The efficacy and safety of CoenzymeQ10 in the treatment of congestive heart failure, whether related to primary cardiomyopathies or secondary forms of heart failure, appears to be well established35,36,37,38,39,40,41,42. The largest Coenzyme Q10 study to date is the Italian multicenter trial, by Baggio et al., involving 2664 patients with heart failure43. The most recent work in heart failure examined the effect of CoQ10 on diastolic dysfunction, one of the earliest identifiable signs of myocardial failure that is often found in mitral valve prolapse, hypertensive heart disease and certain fatigue syndromes44,45. Diastolic dysfunction might be considered the common denominator and a basic cause of symptoms in these three diagnostic groups of disease. Diastole is the filling phase of the cardiac cycle. Diastolic function has a larger cellular energy requirement than the systolic contraction and, therefore, the process of diastolic relaxation is more highly energy dependent and thus more highly dependent on CoQ10. In simpler terms, it takes more energy to fill the heart than to empty it.
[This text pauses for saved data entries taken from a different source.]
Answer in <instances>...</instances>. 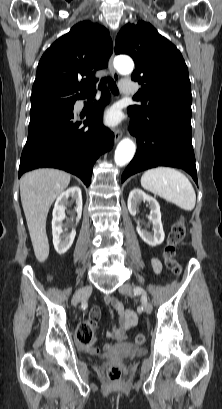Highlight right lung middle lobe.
Here are the masks:
<instances>
[{
	"mask_svg": "<svg viewBox=\"0 0 222 409\" xmlns=\"http://www.w3.org/2000/svg\"><path fill=\"white\" fill-rule=\"evenodd\" d=\"M56 105H59V104H44V105L31 107V112H30L31 119L42 115L43 113L47 112L48 110H50Z\"/></svg>",
	"mask_w": 222,
	"mask_h": 409,
	"instance_id": "obj_1",
	"label": "right lung middle lobe"
}]
</instances>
Diastolic dysfunction is a stiffening of the heart muscle which interferes with the heart's ability to function as an effective pump. It is seen early in the course of many common cardiac disorders and is demonstrable by echocardiography. This stiffening returns towards normal with supplemental CoQ10 in tempo with clinical improvement. It is important to note that in all of the above clinical trials, Coenzyme Q10 was used in addition to traditional medical treatments, not to their exclusion.
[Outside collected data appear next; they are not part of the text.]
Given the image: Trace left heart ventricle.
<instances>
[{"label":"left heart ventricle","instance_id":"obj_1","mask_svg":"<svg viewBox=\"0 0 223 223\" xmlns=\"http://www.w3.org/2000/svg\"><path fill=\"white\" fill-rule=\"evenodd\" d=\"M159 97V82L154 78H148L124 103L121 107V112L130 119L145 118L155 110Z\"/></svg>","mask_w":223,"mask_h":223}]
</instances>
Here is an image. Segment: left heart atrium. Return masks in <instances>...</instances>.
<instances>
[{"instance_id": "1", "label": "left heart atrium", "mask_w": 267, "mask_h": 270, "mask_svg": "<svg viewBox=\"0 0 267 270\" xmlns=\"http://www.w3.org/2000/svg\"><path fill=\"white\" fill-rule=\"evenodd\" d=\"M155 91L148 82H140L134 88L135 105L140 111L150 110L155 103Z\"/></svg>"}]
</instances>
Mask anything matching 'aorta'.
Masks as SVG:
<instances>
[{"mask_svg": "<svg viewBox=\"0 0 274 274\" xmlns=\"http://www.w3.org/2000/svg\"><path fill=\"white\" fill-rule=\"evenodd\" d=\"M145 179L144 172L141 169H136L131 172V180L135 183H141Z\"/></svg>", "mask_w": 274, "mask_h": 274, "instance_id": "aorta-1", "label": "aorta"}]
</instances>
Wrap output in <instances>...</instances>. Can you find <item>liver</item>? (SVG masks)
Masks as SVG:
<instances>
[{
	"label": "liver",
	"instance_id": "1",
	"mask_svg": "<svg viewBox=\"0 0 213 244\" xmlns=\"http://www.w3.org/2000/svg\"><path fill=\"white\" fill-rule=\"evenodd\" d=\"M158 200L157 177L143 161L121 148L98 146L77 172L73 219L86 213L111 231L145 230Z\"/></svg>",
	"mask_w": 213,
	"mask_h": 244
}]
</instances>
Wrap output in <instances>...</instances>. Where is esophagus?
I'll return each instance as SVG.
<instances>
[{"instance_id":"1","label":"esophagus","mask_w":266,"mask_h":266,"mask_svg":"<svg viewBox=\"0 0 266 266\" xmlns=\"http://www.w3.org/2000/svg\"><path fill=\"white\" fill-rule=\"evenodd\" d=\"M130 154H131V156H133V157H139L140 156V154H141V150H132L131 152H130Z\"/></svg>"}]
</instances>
In one study by Langsjoen et al46, of 109 patients with essential hypertension, 51% were able to stop between one and three antihypertensive drugs at an average of 4.4 months after starting CoenzymeQ10 treatment while the overall New York Heart Association (NYHA) functional class improved significantly from a mean of 2.40 to 1.36. Hypertension is reduced when diastolic function improves. In another Coenzyme Q10 study39, there was a gradual and sustained decrease in dosage or discontinuation of concomitant cardiovascular drug therapy: Of 424 patients with cardiovascular disease, 43% were able to stop between one and three cardiovascular drugs with CoQ10 therapy. The authors conclude that the vitamin-like substance, Coenzyme Q10, "may be ushering in the new era of cellular/biochemical treatment of disease, complementing and extending the systems-oriented, macro and microscopic approach that has served us well to this point".